Bazylika – Parafianie muszą się dorzucić
W kościele św. Jakuba można podziwiać wspaniałe zabytkowe drzwi, które po remoncie ponownie zamontowano w kruchtach: północnej, południowej i głównej. Koszt prac to ponad 200 tysięcy złotych. Teraz jednak parafianie bazyliki muszą jeszcze sięgnąć głęboko do kieszeni.
Ostatnich kilka miesięcy drewniane bramy spędziły w pracowni konserwatorskiej gdzie były poddawane szczegółowym pracom. Trzeba było usunąć uszkodzone fragmenty zdobień, zrobić rekonstrukcje, pozbyć się korników i późniejszych przemalowań, założyć nowe okna, klamki… pracy było co niemiara, ale efekt robi wrażenie.

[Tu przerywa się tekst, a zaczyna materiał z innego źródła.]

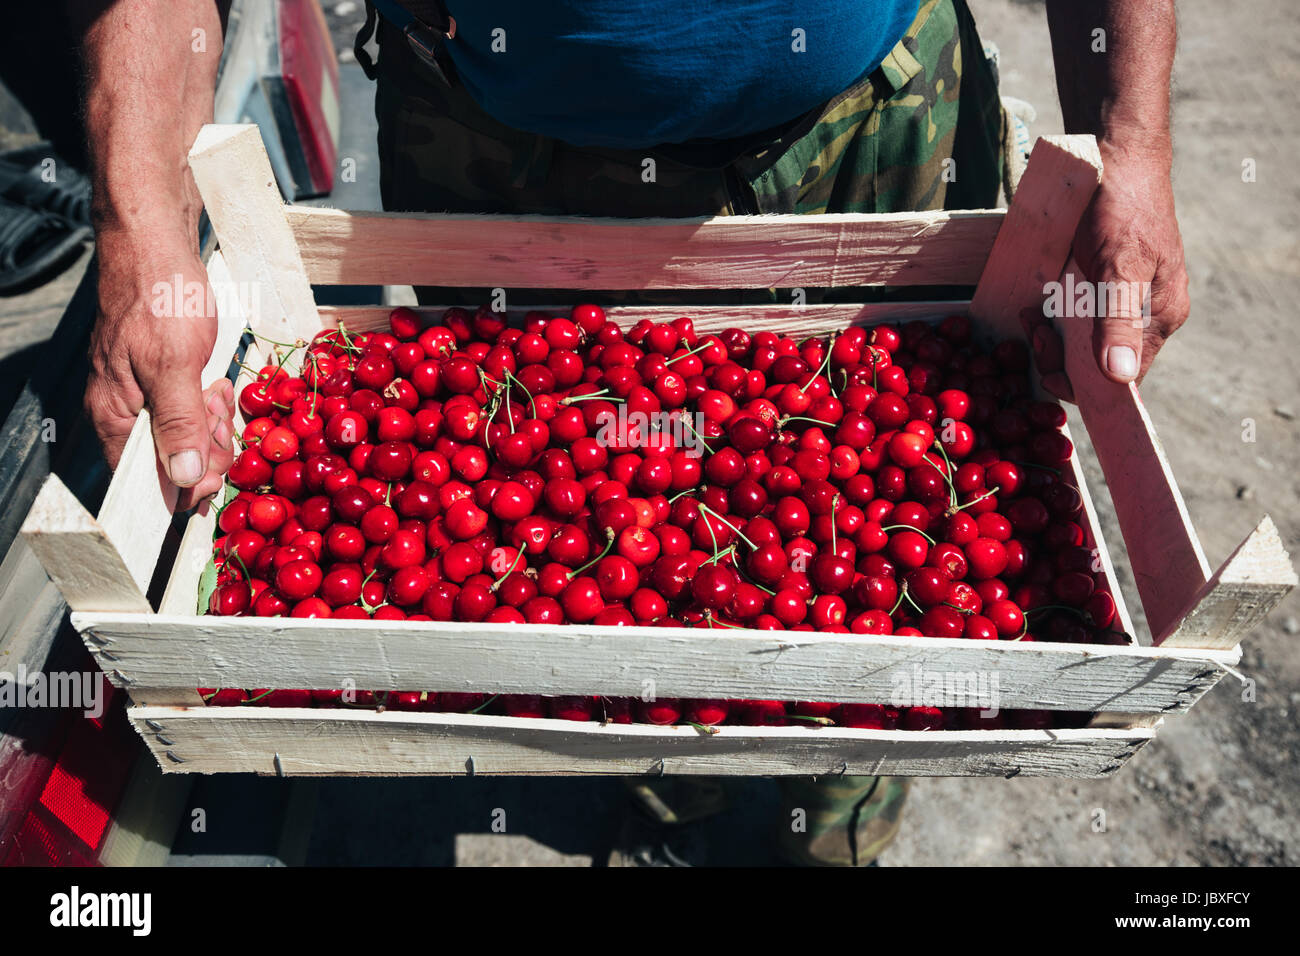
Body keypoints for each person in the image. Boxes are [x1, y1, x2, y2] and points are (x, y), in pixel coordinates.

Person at [73, 0, 1189, 865]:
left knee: (879, 689)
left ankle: (819, 830)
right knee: (623, 653)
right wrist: (138, 218)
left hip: (874, 108)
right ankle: (674, 790)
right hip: (491, 127)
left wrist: (1131, 144)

Parafianie od kilkunastu dni mogą podziwiać wspaniałe drzwi, które ponownie zostały zamontowane w gotyckich portalach.
Kosz tych prac to ponad 200 tysięcy złotych, z czego połowę dołożył nam Urząd Miejski w Nysie.
Ksiądz prałat Mikołaj Mróz
Parafia oczywiście miała również i swój wkład finansowy, który po podsumowaniu prac okazał się niewystarczający. W związku z tym kolekty z najbliższych mszy zostaną przeznaczone na pokrycie kosztów związanych z remontem.
Podczas prac odsłonięta także barokową kratę nad głównymi drzwiami, która od blisko 70 lat była przysłonięta deskami. Prawdopodobnie oryginalne przeszklenie zostało zniszczone w 1945 roku – tak uważa ksiądz Mróz. Teraz wolną przestrzeń wypełniono biało-żółtym szkłem dzięki czemu pod chór muzyczny wpada znacznie więcej światła. Ten wydawać by się mogło kosmetyczny zabieg rozświetlił także gotyckie sieciowe sklepienie pod chórem.